# SSLVQ: A self-supervised online multi-view learning vector quantization framework for object affordance learning.

SSLVQ is a Matlab library distributed to accompany the publication of my Ph.D. thesis and 2015 IJARS journal article and was developed in order to enable developmental learning of object affordance categories for autonomous robots.

Our object affordance learning scenario.

Multi-view learning, sometimes also referred to using the terms ‘cross-modal learning’, ‘multi-modal learning’ or ‘co-clustering’ is a type of machine learning where, rather than being isolated to a single feature space, learning is instead performed over multiple separate feature spaces, otherwise known as ‘data views’ or ‘modalities’, in which data co-occur. Given this common theme, the learning goal may otherwise differ depending on the particular context. In our object affordance learning scenario, object properties such as shape features define the feature space in one data view, the input space $X \subseteq \mathbb{R}^m$, whereas object effects observed from interaction, such as motion features and changes in shape features, define the feature space in another data view, the output space $Y \subseteq \mathbb{R}^n$. We assume that matching data co-occur in each of them.

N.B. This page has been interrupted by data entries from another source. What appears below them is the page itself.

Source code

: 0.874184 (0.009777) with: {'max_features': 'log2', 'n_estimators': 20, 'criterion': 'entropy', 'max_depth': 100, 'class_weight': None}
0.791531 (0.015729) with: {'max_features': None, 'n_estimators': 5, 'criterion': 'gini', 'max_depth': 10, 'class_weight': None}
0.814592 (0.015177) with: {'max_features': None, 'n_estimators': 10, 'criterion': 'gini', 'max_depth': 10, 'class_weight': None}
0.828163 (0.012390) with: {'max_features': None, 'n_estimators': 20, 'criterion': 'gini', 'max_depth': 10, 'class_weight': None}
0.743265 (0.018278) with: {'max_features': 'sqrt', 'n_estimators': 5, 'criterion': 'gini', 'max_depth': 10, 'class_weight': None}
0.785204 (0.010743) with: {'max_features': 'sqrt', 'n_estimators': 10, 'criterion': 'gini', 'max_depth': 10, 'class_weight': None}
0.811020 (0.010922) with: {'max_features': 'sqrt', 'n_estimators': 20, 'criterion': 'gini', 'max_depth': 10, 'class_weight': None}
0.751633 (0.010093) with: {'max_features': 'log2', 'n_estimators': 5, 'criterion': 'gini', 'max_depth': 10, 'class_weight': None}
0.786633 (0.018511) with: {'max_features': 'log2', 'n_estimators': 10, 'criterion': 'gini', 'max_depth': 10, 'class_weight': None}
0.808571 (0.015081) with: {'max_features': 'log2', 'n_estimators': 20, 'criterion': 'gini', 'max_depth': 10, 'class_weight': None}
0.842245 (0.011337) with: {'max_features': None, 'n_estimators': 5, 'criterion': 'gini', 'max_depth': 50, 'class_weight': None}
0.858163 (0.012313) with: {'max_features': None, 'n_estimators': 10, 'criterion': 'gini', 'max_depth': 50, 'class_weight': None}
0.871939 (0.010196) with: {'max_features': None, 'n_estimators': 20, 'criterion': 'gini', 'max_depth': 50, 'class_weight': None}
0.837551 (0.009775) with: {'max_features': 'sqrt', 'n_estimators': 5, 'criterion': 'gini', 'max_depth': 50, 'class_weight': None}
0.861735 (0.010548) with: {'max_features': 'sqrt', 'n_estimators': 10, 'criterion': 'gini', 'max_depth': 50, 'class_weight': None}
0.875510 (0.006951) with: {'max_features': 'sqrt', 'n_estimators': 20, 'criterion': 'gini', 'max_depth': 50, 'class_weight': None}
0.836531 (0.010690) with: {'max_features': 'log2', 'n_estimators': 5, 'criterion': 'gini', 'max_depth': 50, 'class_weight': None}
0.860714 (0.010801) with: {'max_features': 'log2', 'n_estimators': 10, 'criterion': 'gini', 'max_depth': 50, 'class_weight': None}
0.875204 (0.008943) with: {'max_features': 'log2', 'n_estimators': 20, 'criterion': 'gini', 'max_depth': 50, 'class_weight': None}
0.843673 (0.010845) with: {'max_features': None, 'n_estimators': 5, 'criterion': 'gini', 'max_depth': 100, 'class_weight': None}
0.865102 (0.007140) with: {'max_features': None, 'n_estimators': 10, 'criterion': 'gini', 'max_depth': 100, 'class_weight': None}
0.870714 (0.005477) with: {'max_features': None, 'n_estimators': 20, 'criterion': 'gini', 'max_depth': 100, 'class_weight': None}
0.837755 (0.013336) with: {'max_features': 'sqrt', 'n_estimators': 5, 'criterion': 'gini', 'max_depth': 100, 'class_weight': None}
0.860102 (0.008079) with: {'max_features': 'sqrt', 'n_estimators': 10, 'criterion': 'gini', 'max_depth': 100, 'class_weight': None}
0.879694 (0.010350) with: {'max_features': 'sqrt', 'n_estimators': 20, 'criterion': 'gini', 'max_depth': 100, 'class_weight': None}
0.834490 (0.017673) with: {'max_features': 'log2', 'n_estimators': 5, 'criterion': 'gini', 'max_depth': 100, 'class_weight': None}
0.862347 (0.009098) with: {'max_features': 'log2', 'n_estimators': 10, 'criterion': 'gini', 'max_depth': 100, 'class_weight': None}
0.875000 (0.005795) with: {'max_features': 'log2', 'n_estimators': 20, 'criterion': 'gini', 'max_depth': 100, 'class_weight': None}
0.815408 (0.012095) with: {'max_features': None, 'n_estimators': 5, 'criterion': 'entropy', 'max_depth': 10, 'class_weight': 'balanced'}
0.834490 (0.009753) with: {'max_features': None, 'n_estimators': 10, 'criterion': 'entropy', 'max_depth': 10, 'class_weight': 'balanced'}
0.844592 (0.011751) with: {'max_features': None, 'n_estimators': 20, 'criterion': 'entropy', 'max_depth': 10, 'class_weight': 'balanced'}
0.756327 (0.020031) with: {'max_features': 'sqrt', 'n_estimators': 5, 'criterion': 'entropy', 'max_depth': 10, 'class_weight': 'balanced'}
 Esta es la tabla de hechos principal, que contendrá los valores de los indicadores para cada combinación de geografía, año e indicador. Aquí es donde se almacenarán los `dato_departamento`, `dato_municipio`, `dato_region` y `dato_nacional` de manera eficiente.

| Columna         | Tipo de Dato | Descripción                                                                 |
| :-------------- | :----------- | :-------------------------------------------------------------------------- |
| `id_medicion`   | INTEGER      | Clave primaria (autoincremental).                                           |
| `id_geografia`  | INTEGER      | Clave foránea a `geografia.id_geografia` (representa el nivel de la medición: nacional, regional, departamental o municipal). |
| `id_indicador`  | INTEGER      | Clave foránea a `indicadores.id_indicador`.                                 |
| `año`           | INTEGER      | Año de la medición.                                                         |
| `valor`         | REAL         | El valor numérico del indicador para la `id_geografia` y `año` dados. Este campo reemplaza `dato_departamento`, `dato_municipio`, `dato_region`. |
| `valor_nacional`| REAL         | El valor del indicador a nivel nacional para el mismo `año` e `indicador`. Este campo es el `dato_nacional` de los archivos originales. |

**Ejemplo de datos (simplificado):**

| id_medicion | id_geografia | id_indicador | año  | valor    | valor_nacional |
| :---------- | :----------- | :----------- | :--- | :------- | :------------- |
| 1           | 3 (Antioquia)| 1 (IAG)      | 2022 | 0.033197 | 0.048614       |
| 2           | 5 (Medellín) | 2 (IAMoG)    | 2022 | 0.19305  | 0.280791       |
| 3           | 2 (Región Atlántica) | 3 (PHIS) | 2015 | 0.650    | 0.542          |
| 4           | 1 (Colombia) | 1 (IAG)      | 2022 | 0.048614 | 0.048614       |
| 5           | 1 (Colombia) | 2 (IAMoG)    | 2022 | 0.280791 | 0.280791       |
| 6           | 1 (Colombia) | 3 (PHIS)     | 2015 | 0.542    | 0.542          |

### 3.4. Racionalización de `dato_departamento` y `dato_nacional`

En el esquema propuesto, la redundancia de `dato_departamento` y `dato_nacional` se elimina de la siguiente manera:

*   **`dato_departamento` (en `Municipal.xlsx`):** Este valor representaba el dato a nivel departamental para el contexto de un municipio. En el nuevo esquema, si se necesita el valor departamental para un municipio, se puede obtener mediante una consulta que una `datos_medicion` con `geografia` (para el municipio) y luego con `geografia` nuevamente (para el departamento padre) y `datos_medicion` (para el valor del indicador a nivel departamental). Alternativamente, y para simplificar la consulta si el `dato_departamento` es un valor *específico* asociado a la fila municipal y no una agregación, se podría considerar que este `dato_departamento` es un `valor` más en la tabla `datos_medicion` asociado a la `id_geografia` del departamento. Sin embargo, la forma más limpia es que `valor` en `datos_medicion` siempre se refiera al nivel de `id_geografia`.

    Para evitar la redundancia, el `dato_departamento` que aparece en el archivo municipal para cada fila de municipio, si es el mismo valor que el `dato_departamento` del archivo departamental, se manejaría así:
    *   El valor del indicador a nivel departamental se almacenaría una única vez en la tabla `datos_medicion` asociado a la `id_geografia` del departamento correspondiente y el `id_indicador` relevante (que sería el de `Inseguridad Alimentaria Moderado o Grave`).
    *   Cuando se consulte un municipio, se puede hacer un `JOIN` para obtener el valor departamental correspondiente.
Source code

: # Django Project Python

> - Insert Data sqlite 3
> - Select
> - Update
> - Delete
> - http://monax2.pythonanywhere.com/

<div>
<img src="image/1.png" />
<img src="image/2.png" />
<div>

Visualisation of SSLVQ cross-view Hebbian projection.

Our learning goal is to find significant clusters in $Y$ (upper part of above figure) that may be projected back to $X$ (lower part of above figure) and used as class labels to train a classifier, thus forming a mapping $f : \mathbb{R}^m \rightarrow \mathbb{N}$ from input space feature vectors to class labels representing affordances grounded in output space feature clusters. We consider this as a multi-view learning problem given that there is a natural separation between the two feature spaces under consideration, which model potential causes and potential effects respectively, and also as a self-supervised learning problem given that the class clusters must be discovered in output space $Y$ in an unsupervised manner before being exploited for supervised discriminative learning in input space $X$, a process that must occur online, dynamically and autonomously.

Our solution to this problem involves representing each of the data views via vector quantization using codebooks of prototype vectors $W = \{ {\mathbf w}_j \in \mathbb{R}^{m} \,\left|\, j = 1,\ldots,M \right. \}$ for the input space and $V = \{ {\mathbf v}_k \in \mathbb{R}^{n} \,\left|\, k = 1,\ldots,N \right. \}$ for the output space, respectively, approximating the data distributions in each view. We train the codebooks in each view using combinations of the self-organizing map (SOM) algorithm and extended forms of the learning vector quantization (LVQ) algorithm, while also training the cross-view weights that connect them using Hebbian learning. The interested reader is referred to the IJARS paper for further details. The project code is not well optimized, organised, or maintained, but I am preserving it on Github for posterity and potential future inspiration.